Results and Discussion
To begin with, an experimental system for real-time data acquisition of the greenhouse was implemented, in which the control action was coded into a signal by pulse width modulation (PWM) to determine on and off times on the solid-state relay AC-AC converter. Likewise, in Matlab®, Simulink Desktop Real-Time, real-time control algorithm was implemented to interact physically with the process. Hence, Tests were carried out to validate the stability of the system and the performance of the controller against external disturbances in reference to the greenhouse temperature.
Taking a look at Fig. 5, the system response is displayed for 40°C, which it is observed that the system dynamic response presented an overshoot of less than 1%. Also, settling time was approximately 1000 s, and the control signal remained close to 15% of duty cycle.
Likewise, Fig. 6 represents a conventional PID and QFT controller with a modified Smith predictor response at 40°C. Therefore, it is observed that the QFT controller presented an overshoot of less than 2%, besides that, a lower effort in the control signal and a fast response was noticed in comparison with PID controller that presented an overshoot close to 3%, a greater effort in the control signal and a slower response. The settling time of the QFT controller was close to 1000 s in contrast to the PID controller that approached 1200 s. In addition, QFT controller presented high sensitivity to noise in the sensor, while the PID controller was more robust by the derivative filter. In the same way, both controllers showed an error in a steady state close to zero. Table II lists the performance indices for tests at 40°C and at 50°C.
QFT controller response to an external variation of the temperature inside the greenhouse was validated, which it was subjected to a disturbance at 4000 s. Temperature disturbance is based on a turbine activation that is connected to the greenhouse, which forced the external wind circulation, causing that the temperature inside the greenhouse sudden decrease. Fig. 7 shows the QFT and PID controller’s behavior.

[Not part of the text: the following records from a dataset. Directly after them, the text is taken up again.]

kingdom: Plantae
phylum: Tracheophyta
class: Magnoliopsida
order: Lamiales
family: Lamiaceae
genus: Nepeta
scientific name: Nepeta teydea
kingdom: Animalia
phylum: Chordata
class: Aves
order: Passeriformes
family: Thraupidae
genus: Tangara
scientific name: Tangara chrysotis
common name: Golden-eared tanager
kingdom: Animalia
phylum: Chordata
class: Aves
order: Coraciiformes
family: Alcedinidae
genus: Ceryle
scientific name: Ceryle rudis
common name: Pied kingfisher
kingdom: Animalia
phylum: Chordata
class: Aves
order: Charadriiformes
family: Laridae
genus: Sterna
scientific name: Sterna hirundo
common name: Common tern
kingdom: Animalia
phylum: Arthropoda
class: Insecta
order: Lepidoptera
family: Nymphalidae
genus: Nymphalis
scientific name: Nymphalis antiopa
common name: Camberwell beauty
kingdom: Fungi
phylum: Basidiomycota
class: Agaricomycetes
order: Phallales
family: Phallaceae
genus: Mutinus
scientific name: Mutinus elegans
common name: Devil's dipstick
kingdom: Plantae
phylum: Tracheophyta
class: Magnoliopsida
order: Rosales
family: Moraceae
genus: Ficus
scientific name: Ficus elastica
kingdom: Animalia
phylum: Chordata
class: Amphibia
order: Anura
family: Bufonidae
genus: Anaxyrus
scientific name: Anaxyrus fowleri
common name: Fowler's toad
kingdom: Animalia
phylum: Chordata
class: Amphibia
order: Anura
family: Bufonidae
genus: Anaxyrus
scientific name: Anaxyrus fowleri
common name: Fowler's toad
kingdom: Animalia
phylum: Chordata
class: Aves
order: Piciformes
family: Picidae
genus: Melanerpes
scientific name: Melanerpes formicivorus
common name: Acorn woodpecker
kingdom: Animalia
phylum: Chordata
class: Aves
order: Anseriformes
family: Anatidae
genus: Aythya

Finally, it is appreciated that the QFT controller lasted 850 s to compensate for the disturbance, whereas the PID controller lasted 690 s. In addition, QFT controller presented an abrupt control action without straining the actuator, whereas the PID controller presented a smoother response. Both controllers showed an error in a steady state close to zero after compensating the disturbance. QFT controller control signal showed an increase of 10% to compensate for the temperature change, whereas the PID controller showed an increase of 13%. Table III shows indices performance for tests at 40°C of temperature.
Conclusions
The proposed controller applied to the range of uncertainty for the temperature system parameters quickly mitigated the effects of the dead time, which favored the system tuning and therefore its stability. Likewise, external disturbances effects and changes in the point of operation with minimum effort of the control signal were mitigated. It also kept within controller performance specifications such as settling time and the overshoot. Final results showed that the dynamic response of the QFT controller improved 12%, with a decrease of 1% in the overshoot and 3% in the effort of the control signal, compared to PID controller results. Lastly, implemented an experimental system for the acquisition of real-time data from the greenhouse allowed demonstrate high sensitivity to noise in QFT controller sensing, in contrast to the low sensitivity of the sensing in PID controller. This condition raised the need for a more exhaustive study to improve the sensitivity in QFT controllers.